At the same time Serbian army and police make Kosovo Albanians leave their homes. It looks as they've reached the critical point and forced out more than 60% of population and exposed themselves more to NATO attacks.

Albanians who are still in Kosova are hostages. Even if they want to leave, Serbian forces now let them out one by one. They add crimes onto crimes.

Ethnical cleansing is in action. A few years ago I'd use the word genocide, but let's let the Int. Court in Haag decide on that.

I telephone a lot. Sometimes I reach somebody. Either in Belgrade or in Tetovo or in Sombor. The voice bridges kilometers. And ofted I don't know what to say. I just want to be at the other side of the line for some people i love. But for days now there are no voices from Pristina. Just silence. Deadly.

It is important for me to stay in contact with people I worked with in the past. We have managed to support each others during different wars and encouraged ourselves in moments when it seemed as if solidarity has vanished and that there's no more chance for a decent living.

Responsibility for what was done

The biggest responsibility is on Slobodan Milosevic's regime. But I think that we can't deny the responsibility for crimes committed in the name of Serbian cause which falls on all citizens of Yugoslavia which haven't directly objected to oppression of Albanians.

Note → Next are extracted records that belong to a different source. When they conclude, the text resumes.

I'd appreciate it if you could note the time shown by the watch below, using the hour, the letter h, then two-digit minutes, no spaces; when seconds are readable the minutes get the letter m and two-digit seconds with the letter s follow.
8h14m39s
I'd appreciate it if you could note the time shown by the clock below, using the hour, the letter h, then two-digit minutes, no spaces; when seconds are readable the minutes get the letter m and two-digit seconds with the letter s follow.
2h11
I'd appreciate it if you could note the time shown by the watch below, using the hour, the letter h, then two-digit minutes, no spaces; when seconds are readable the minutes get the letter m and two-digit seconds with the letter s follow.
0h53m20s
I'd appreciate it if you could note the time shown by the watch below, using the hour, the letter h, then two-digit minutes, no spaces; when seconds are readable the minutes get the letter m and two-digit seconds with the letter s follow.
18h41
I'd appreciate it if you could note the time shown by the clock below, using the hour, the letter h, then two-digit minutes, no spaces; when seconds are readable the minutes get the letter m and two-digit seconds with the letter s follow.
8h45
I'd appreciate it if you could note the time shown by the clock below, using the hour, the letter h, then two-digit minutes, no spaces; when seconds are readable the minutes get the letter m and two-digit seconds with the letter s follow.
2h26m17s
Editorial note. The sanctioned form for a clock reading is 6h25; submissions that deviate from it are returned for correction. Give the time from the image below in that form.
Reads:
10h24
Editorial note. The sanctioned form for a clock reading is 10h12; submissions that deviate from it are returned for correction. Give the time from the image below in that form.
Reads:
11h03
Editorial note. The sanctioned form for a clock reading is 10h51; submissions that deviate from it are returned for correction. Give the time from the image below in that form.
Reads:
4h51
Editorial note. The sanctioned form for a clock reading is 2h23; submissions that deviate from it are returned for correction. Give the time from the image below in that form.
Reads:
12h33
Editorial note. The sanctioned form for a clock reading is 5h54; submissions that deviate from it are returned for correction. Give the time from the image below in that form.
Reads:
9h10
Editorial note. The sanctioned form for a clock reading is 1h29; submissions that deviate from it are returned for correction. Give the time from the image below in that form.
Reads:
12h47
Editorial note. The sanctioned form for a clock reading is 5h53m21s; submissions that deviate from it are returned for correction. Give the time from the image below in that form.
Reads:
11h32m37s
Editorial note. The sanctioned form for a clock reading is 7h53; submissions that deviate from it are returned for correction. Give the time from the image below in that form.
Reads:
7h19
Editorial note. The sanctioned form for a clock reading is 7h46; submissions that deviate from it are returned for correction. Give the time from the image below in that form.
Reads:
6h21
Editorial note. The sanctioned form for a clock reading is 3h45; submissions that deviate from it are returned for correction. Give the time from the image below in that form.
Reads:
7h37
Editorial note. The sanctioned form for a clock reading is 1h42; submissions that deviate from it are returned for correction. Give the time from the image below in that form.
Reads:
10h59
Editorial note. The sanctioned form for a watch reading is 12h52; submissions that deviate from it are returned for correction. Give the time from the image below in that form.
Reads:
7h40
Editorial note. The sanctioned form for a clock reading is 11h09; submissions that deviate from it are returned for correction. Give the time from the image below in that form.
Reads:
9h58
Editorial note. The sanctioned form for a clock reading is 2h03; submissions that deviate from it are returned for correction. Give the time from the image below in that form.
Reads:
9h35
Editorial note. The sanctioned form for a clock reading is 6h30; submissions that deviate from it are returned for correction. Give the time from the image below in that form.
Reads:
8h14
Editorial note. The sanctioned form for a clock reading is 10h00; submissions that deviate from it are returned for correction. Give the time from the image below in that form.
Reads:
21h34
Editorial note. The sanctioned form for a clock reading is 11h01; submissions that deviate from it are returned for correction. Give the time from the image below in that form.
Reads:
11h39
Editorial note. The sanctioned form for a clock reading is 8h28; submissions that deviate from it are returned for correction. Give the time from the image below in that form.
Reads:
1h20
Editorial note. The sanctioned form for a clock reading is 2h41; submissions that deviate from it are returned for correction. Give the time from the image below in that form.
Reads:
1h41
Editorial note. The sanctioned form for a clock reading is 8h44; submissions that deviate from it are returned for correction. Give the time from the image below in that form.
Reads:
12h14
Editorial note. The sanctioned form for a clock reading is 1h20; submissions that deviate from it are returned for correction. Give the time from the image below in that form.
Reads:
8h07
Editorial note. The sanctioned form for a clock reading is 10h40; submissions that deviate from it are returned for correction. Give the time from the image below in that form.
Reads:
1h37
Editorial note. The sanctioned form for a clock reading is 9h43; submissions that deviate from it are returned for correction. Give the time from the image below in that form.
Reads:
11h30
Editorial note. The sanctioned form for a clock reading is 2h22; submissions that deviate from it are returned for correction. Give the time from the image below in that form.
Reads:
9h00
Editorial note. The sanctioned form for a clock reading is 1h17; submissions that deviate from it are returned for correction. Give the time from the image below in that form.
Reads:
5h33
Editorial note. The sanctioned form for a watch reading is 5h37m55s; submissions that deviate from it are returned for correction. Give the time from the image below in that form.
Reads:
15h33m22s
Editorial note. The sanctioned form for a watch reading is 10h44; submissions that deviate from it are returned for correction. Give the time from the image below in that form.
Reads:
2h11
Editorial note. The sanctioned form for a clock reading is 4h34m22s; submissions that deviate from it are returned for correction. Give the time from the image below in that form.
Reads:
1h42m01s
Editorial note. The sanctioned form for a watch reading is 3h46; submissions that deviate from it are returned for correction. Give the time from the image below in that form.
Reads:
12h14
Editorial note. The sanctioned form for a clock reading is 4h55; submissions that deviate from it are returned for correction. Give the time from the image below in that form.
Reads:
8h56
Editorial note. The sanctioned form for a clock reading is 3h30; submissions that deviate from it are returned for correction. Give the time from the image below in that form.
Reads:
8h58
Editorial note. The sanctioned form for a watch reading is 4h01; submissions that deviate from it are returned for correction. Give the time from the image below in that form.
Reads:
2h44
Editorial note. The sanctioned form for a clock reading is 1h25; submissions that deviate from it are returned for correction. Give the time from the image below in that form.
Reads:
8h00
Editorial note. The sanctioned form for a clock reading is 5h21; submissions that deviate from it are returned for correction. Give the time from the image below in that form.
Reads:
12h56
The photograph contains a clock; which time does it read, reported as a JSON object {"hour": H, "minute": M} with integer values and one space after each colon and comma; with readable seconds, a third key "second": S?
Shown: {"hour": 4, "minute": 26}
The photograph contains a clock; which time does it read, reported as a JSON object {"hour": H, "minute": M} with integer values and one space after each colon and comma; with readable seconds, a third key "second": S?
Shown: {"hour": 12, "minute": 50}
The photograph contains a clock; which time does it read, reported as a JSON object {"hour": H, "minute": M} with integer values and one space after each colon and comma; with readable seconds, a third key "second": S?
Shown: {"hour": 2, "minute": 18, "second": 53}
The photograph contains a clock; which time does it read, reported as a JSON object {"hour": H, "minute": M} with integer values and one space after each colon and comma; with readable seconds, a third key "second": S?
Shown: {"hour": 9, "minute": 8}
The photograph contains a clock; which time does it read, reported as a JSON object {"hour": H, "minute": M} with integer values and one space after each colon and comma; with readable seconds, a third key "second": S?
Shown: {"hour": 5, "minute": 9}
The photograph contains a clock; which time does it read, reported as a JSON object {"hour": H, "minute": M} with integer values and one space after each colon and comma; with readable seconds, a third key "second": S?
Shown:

New factor is that for the current wave of refugees is responsible NATO because by taking action they have taken responsibility as well. I don't doubt their intentions but are actions to be judged only by that. What is important to evaluate the success is to simply take a look at the mission's goal. If they wanted to accomplish their first stated goal then they've failed. Refugees in Albania and Macedonia live in impossible conditions. If they wanted to destroy Milosevic, then they're far from it. It looks like the whole Serbia has gathered around Milosevic in their wish to resist NATO attacks. Milosevic has silenced independent media, civil initiatives have lost their voice in Serbia.

Who is responsible for the future of Kosovo?

The problem couldn't be solved only within Yugoslavia. It was almost impossible to find a common point between Albanian claims for independent state (from which they were prepared to back off when they've signed the Rambouillet agreement) and Serbian ones for territorial integrity of Yugoslavia. Albanians have though showed that they're prepared to negotiate.

And Milosevic's regime has once again showed that it won't step down from it `s position without the use of force. But I think that there were more answers to the question "What kind of force" than the one NATO is presenting now.

With calls for an international intervention Albanians have put their hopes in the hands of international institutions. Now when more than half of Kosovo Albanians have fled from Kosovo, and silenced Serbian civil initiatives can't raise their voice through censured media, the responsibility for their future has mainly fallen into the hands of different international institutions.

This sort of responsibility NATO certainly won't and now even can't put aside.

NATO, a military association by definition, has taken a political role as well. Since other institutions are silent, only political consequences of a military action "speak". And NATO spokesman as well. In that way NATO becomes a key actor in Balkan politics.

It is not completely clear which political goal was supposed to be accomplished through he bombing. Besides, it is not on NATO to define this goal. It is time for United Nations (the only legitimate world's organization responsible for peace building operations - no matter what we think of their efficiency) to have a say. It is time for Organization for Security and Cooperation in Europe and European Parliament to say something. It is time for European Commission as well. And not with a couple of options what Milosevic should sign. What if he doesn't sign anything?

If NATO has used the war in Bosnian and Herzegovina for it's transformation and according to that it's own mission - UN, OSCE, EP and EC can do that as well. The peace building test can be a challenge which will reshape rusty institutions without which 21st century will be very hard.

Only with the help of international institutions conditions for building human relations and trust can be built. Is war machinery the only thing world can provide?